What the task requires:
Line count for "استفاده": say how many lines of the data contain it, with no other text.

Provided information:
╔══
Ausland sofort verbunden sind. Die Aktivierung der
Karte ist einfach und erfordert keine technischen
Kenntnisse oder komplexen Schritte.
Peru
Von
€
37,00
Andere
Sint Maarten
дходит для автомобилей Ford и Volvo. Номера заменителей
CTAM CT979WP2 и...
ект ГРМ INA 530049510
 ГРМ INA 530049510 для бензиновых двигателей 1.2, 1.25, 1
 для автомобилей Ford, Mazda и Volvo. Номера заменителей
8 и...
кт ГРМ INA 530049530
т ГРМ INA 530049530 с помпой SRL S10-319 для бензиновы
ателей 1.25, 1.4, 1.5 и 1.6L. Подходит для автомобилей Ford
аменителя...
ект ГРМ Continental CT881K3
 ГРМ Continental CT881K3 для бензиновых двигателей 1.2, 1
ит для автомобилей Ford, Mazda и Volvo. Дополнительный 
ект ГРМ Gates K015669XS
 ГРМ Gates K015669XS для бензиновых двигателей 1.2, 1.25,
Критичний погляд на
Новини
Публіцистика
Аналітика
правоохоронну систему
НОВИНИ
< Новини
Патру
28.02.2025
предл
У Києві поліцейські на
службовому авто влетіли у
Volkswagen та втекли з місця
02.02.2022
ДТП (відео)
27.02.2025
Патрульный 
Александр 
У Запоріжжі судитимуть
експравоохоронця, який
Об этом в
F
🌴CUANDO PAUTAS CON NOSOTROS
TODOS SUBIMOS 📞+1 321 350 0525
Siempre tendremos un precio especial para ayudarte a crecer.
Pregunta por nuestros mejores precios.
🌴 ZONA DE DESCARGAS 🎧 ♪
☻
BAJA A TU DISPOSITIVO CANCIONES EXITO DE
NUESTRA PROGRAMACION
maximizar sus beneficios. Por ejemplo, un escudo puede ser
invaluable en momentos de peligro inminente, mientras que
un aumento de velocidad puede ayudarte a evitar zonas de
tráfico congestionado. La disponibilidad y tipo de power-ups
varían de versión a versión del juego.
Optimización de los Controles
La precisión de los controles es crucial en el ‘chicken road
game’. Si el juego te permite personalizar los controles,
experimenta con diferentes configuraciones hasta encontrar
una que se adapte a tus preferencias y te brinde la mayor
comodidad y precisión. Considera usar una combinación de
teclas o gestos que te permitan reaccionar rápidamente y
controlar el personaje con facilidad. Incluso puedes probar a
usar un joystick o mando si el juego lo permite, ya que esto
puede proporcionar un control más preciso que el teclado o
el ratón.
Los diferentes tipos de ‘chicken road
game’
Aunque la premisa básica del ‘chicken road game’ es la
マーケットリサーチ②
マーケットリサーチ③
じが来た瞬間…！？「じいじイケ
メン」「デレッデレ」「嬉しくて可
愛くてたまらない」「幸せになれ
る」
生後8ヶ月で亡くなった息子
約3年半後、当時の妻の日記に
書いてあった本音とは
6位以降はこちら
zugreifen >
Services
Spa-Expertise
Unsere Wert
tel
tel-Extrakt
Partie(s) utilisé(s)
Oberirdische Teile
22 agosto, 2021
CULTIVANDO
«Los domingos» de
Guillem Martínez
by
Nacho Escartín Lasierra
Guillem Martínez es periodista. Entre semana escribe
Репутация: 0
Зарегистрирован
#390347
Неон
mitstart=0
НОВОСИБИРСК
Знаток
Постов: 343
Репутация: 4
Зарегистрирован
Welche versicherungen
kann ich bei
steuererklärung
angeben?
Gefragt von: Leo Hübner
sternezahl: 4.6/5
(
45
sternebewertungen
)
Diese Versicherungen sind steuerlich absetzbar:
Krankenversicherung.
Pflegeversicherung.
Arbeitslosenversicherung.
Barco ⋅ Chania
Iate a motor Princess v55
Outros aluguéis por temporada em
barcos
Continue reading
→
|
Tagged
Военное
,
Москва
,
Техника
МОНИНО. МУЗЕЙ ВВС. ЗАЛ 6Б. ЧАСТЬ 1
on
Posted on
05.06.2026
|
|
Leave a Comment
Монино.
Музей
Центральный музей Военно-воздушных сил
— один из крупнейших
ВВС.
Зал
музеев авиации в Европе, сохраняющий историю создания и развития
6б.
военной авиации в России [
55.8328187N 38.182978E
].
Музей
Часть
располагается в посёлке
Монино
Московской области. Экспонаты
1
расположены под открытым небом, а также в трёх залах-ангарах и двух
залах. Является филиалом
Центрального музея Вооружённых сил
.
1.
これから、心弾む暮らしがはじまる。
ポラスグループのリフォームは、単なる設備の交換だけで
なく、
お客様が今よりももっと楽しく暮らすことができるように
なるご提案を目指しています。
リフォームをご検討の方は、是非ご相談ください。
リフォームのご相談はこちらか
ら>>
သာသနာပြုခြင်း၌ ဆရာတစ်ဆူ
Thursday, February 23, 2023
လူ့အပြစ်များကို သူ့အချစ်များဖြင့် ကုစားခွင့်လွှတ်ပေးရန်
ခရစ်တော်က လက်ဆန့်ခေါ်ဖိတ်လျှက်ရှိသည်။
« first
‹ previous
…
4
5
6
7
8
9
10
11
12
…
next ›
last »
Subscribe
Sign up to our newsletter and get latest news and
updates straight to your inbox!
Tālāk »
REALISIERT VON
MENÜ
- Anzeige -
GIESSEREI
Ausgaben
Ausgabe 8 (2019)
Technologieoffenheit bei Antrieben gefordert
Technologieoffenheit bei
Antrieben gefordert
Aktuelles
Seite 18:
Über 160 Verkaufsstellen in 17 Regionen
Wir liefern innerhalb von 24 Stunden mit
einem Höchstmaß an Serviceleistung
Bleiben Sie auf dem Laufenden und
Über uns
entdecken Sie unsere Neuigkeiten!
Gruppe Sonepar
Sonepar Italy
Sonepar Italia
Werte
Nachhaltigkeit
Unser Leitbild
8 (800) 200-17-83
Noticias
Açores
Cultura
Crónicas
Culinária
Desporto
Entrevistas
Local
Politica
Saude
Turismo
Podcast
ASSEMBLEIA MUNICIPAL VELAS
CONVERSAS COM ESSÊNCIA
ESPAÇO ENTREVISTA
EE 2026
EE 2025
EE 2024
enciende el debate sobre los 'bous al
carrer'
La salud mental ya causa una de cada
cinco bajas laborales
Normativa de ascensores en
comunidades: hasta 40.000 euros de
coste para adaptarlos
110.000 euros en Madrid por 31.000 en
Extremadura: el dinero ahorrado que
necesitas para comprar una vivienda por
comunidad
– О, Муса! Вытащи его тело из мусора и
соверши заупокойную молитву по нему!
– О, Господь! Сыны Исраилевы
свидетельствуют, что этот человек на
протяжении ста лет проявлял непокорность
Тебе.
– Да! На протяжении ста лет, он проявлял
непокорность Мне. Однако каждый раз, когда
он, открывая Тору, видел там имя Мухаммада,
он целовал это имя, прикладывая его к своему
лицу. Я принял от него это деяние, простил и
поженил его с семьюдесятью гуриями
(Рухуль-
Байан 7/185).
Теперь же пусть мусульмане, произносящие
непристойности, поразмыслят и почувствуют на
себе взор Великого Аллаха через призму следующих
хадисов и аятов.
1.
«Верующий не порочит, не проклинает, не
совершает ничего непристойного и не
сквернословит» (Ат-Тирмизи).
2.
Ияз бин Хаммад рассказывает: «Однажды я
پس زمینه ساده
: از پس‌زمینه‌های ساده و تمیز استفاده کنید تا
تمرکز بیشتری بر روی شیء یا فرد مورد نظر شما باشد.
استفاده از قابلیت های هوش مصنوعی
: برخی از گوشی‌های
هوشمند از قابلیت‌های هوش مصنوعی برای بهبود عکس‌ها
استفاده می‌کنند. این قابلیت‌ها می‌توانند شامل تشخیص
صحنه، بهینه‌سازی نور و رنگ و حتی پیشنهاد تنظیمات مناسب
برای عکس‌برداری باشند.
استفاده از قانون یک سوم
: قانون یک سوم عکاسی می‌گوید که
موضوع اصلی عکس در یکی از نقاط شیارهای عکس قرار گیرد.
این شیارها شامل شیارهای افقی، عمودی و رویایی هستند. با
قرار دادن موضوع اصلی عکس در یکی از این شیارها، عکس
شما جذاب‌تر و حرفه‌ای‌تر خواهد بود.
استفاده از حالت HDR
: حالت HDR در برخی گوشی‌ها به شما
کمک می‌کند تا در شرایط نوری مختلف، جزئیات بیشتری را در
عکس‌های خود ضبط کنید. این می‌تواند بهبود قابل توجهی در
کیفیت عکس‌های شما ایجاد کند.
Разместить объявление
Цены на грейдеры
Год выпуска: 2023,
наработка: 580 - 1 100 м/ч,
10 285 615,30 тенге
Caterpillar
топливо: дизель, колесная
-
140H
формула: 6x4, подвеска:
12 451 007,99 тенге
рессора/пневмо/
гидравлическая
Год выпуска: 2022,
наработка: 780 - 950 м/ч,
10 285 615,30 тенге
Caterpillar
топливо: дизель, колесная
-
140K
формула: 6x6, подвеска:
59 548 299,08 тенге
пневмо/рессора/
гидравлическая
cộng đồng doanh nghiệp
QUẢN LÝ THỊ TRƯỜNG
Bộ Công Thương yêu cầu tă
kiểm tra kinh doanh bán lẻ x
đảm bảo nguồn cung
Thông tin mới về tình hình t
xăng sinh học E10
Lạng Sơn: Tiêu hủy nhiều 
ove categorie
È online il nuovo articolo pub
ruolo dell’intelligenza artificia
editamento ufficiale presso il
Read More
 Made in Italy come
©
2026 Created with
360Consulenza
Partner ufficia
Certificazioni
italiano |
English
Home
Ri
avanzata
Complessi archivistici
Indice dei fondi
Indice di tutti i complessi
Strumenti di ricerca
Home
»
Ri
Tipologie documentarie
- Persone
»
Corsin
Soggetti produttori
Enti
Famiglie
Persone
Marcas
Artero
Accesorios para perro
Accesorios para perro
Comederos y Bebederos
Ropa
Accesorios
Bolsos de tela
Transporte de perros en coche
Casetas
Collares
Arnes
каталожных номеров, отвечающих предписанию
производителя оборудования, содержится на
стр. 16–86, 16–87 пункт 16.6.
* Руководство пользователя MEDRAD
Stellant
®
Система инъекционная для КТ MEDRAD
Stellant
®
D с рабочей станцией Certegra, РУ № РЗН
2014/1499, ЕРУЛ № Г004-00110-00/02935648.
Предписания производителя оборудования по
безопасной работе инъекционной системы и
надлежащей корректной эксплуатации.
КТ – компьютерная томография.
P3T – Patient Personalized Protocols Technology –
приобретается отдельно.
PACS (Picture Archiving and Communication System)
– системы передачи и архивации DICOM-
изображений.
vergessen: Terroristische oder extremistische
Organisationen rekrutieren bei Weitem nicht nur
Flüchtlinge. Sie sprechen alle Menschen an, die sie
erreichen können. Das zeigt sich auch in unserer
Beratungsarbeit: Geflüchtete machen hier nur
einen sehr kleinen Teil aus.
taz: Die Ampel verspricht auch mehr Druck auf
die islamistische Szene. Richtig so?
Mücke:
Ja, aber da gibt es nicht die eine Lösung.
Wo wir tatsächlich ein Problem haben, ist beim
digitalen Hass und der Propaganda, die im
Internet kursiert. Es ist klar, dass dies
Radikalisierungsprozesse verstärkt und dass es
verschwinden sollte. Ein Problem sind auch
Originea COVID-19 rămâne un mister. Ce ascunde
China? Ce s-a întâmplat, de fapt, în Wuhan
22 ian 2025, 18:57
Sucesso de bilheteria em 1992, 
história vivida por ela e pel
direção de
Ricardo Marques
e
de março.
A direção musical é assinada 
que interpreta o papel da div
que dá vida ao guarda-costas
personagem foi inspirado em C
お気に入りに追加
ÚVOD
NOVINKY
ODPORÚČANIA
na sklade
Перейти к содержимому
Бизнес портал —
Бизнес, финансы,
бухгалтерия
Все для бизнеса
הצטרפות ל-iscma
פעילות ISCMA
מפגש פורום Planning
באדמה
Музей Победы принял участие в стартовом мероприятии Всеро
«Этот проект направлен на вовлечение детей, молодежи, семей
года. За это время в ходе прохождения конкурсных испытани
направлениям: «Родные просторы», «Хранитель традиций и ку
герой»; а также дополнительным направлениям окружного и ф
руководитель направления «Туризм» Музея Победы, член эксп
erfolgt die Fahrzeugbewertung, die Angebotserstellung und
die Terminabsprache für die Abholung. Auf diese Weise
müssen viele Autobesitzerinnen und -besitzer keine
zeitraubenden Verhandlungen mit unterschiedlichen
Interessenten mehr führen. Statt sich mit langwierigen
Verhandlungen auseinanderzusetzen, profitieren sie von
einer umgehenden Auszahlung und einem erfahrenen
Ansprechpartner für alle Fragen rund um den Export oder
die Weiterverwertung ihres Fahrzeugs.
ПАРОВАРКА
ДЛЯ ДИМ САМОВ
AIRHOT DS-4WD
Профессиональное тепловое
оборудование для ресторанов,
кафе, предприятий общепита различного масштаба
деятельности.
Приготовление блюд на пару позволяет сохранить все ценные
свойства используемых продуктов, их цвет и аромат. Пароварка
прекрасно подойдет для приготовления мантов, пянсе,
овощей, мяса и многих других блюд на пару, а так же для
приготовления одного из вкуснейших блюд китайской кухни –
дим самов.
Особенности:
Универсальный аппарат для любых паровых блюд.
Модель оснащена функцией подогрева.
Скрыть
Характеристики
╚══
Written solution:
5